In the days before the 2018 midterm elections, Chief Justice of the Ohio Supreme Court Maureen O’Connor continues to advocate against the passage of Issue 1, a proposed amendment to the Ohio Constitution which is on the ballot for Ohioans this Nov. 6. The justice visited campus last weekend.
Issue 1, known as the Drug and Criminal Justice Policies Initiative, is a proposed amendment to the Ohio Constitution which would reclassify lower level drug offenses as misdemeanors rather than felonies. This constitutional amendment could cut prison time in half for those convicted of such offenses if they agree to go to treatment. In addition, inmates currently in prison would have the ability to appeal in order to get a reduction of their sentences, or even be released from prison.
While O’Connor, a Republican, and other judges across the state of Ohio support the idea of treatment as an alternative to incarceration in theory, O’Connor first takes issue with the fact that Issue 1 is a proposed constitutional amendment instead of a series of carefully tailored laws and policies that are more flexible and conducive to change with the times than an amendment.
“The problem is that the amendment to a constitution is a vehicle that becomes written in stone and becomes stagnant,” stated O’Connor. “This means such an amendment cannot be utilized in the face of the ever-changing landscape of the drug problem here in the state of Ohio. The issue of drug addiction is one that needs policy and statutory attention and not a solution anchored in the Constitution because [the Amendment] would be unable to change easily.”
According to O’Connor, the second problem with Issue 1 is the fact that almost all of the funding towards its advertisement and promotion on television and the radio in the days leading up to the election comes from donors outside of the state of Ohio.
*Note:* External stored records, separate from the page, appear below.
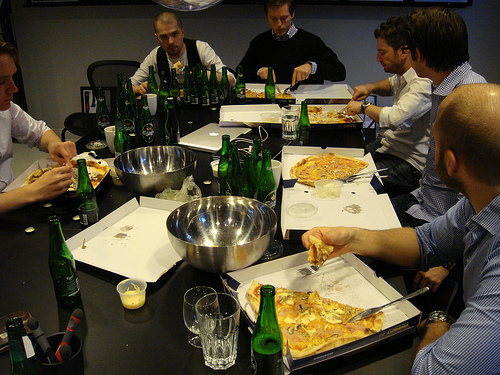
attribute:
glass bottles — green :
[38, 151, 100, 321]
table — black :
[14, 63, 444, 368]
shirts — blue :
[390, 75, 498, 355]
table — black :
[108, 47, 421, 361]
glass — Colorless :
[190, 286, 243, 370]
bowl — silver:
[164, 191, 281, 275]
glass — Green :
[188, 267, 256, 373]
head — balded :
[431, 81, 499, 210]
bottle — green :
[260, 151, 281, 213]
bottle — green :
[248, 284, 284, 373]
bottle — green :
[73, 159, 100, 224]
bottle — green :
[263, 68, 273, 98]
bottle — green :
[109, 111, 128, 149]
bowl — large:
[182, 185, 287, 296]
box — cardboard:
[399, 306, 418, 328]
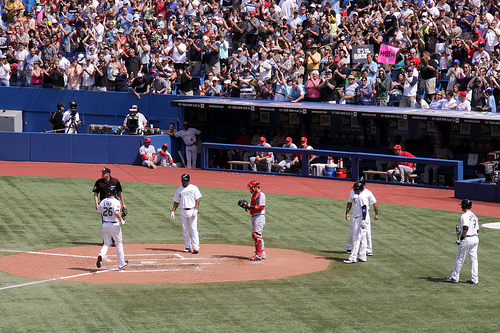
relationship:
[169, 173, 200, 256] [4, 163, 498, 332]
person on top of field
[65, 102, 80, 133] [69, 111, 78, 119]
man taking pictures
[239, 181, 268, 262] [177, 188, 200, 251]
player in uniform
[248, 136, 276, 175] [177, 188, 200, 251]
player in uniform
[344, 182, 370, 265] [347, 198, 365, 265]
player in uniform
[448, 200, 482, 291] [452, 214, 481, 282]
player in uniform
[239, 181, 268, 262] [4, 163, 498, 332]
catcher playing game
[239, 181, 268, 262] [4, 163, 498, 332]
umpire in game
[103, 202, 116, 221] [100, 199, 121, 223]
number on top of jersey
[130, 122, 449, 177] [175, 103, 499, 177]
team has dugout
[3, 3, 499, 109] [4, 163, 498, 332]
spectator at game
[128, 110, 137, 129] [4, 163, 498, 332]
camera at game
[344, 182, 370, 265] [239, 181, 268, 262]
player behind catcher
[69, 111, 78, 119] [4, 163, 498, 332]
picture of field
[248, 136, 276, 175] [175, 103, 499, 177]
player in bullpen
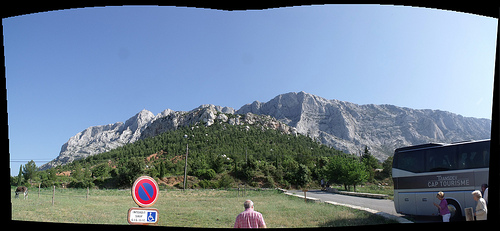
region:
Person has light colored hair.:
[432, 185, 450, 207]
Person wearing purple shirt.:
[432, 193, 452, 213]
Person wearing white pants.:
[437, 211, 454, 229]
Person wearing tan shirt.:
[473, 192, 489, 223]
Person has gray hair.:
[469, 189, 485, 206]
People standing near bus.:
[424, 178, 499, 227]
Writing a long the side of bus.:
[416, 170, 471, 190]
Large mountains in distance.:
[73, 99, 423, 154]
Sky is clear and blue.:
[131, 39, 339, 87]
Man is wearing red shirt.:
[238, 216, 266, 228]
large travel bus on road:
[389, 136, 491, 225]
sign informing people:
[128, 175, 159, 225]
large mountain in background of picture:
[51, 90, 489, 164]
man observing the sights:
[236, 195, 266, 227]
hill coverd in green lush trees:
[12, 123, 391, 190]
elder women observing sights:
[435, 190, 489, 222]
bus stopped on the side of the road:
[395, 139, 495, 222]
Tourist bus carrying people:
[392, 137, 489, 225]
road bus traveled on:
[276, 186, 416, 226]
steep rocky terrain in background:
[56, 89, 491, 161]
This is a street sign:
[114, 154, 196, 226]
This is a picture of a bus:
[357, 154, 496, 217]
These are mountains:
[93, 73, 415, 224]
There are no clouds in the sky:
[102, 55, 129, 96]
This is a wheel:
[444, 199, 459, 205]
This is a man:
[233, 191, 264, 226]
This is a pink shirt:
[235, 205, 255, 222]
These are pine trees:
[180, 150, 397, 222]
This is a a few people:
[414, 202, 489, 222]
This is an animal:
[15, 182, 73, 202]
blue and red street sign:
[130, 174, 161, 204]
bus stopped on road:
[387, 145, 493, 218]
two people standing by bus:
[432, 186, 487, 217]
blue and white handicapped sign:
[148, 212, 156, 220]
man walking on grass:
[228, 192, 264, 228]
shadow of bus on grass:
[316, 210, 399, 224]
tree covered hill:
[49, 120, 371, 183]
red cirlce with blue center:
[129, 175, 159, 203]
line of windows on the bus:
[391, 147, 499, 175]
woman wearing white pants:
[436, 187, 451, 220]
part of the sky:
[272, 37, 310, 64]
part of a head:
[241, 190, 260, 215]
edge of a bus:
[420, 124, 445, 150]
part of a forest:
[238, 113, 275, 147]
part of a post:
[181, 169, 196, 190]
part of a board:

Big money donors who donated money to promote the passage of Issue 1 include Facebook CEO Mark Zuckerberg, Netflix CEO Reed Hastings and philanthropist Stacy Schusterman.
Issue 1 originated from a petition signed by enough Ohio voters that proponents of the amendment argue that it represents the closest thing to direct democracy to reach Ohio ballots this year. The petition sprang from legislative inaction, the fact that the voters of Ohio believed not enough was being done to reform the criminal justice system in relation to low-level drug offenses.
Those in favor of the amendment further argue that it specifically addresses the racial inequity of the Ohio criminal justice system, which they argue unfairly penalizes minority defendants in a state that is known for incarcerating large numbers of African-Americans—who make up 45 percent of the people admitted to Ohio prisons, as opposed to the 12.9 percent of the Ohio population that they make up.
However, in O’Connor’s eyes, the most compelling reason to oppose Issue 1 is rooted in the goal of the amendment itself: downgrading lower level drug offenses from felonies to misdemeanors.
“[Issue 1] will take away the incentive from people who are suffering from substance abuse disorders to carry out the terms of the probation, especially the term of treatment,” she said. “Issue 1 would take away a judge’s authority to place consequences on the defendant if they do not comply with the terms of their probation.”
In other words, O’Connor fears that Issue 1 would remove a judge’s discretion as to when to place a defendant in jail for violating the terms of their parole. O’Connor views a judge’s ability to imprison a defendant when they refuse to comply with the terms of their parole as imperative. Such an ability, argues O’Connor, is necessary when attempting to push defendants in drug related crimes towards rehabilitation.
More broadly, O’Connor opposes Issue 1 on the basis that she believes it would frame Ohio as a haven for drug traffickers and offenders due to the relaxation of current rules.
“This is not just about a fourth and fifth degree guy that’s sitting in jail, twiddling his thumbs, wishing he wasn’t there. This issue extends across all different kinds of people in many different situations, and that is the danger of Issue 1,” she said.
O’Connor has been criticized by proponents of Issue 1 for stating her opinion on Issue 1 because of her role on the Ohio Supreme Court.
However, O’Connor stands by her assertions that, under the Code of Judicial Conduct, judges are indeed permitted to “express their opinions on issues that affect the administration of justice” and they are, at least in O’Connor’s eyes, encouraged to do so.